Colin Armstrong: Pretty much most of us.
Bridgette Butler: It sounds like it.
Colin Armstrong: The Army is actually using strategies from positive psychology to help soldiers and their families prepare for the intense stress of repeated deployments. I have used positive psychology strategies with patients with heart disease, COPD and other really serious medical disorders. I also teach positive psychology to healthcare providers with the goal of hopefully preventing burnout. So, pretty much, anyone would benefit who is interested in decreasing their stress, improving the quality of their life and experiencing greater joy, meaning and purpose in their life and in their work.
Bridgette Butler: What are some real-life applications of positive psychology?
Colin Armstrong: Well, a few of my favorites include work on character strengths and work in the area of gratitude and kindness. In terms of strengths, we tend to focus on shoring up what we perceive to be our shortcomings and our weaknesses; however, very often, more can be gained by focusing on identifying our natural strengths and figuring out how to use those strengths more often. So, positive psychology researchers have developed questionnaires to measure character strengths, such as fairness, open-mindedness, curiosity, creativity, perseverance, and as you learn to more fully utilize your unique character strengths during the day, you will likely experience less stress and greater satisfaction in your work and in your personal life. Gratitude strategies are another area. They are very well known outside of positive psychology. They are aimed at increasing our genuine experience of gratitude and our expression of gratitude toward others. Then, finally, kindness strategies are another one of my favorites.

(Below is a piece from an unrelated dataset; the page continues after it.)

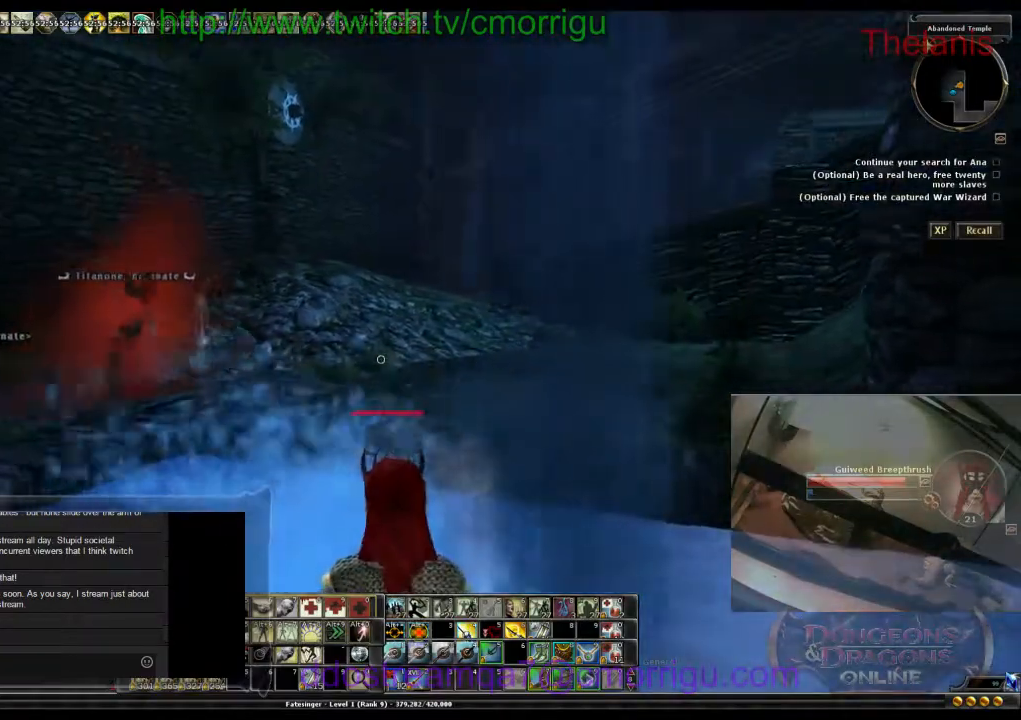
{"keys": [], "events": [[100, "d", "up"]]}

As you think about how you felt when you did an act of kindness for another person and you expected nothing in return - think about how that makes you feel. Think about how rewarding it is to give somebody a gift as opposed to spending that same money on yourself. Most people get greater joy out of giving than receiving. So, what we know is that we don't have to wait for these random opportunities to engage in acts of kindness. We can figure out how to build these acts into our day, especially when we need a boost, and simply by becoming more aware of these opportunities and more willing to actually act upon those impulses, we tend to get a boost in our day. They don't have to be profound, they don't have to take a lot of time, and they don't have to cost us any money. They can be as simple as letting another driver in in traffic or making a checkout clerk smile. They can be very simple, very quick and completely free.
Bridgette Butler: Those are some wonderful real-life applications. Now, what have you found to be the most beneficial application for most people?
Colin Armstrong: Honestly, after all these years, I have never found a positive psychology intervention that is just head-and-shoulders above the rest. It is a very young field and it could be that I will be proven wrong with time, but my belief is that we are far too unique, in terms of our circumstances, our priorities, and our hopes and dreams, and I don't believe we will ever find an approach that is best for everyone. Now, that being said, if someone is having a bad day, I would consider engaging in an act of kindness toward another person, and the chances are it will do them a world of good.
Bridgette Butler: Thank you so much, Dr. Colin Armstrong, for these wonderful insights and these great practical tips on how to use positive psychology in our everyday lives.
Colin Armstrong: Thank you, Bridgette. I appreciate it.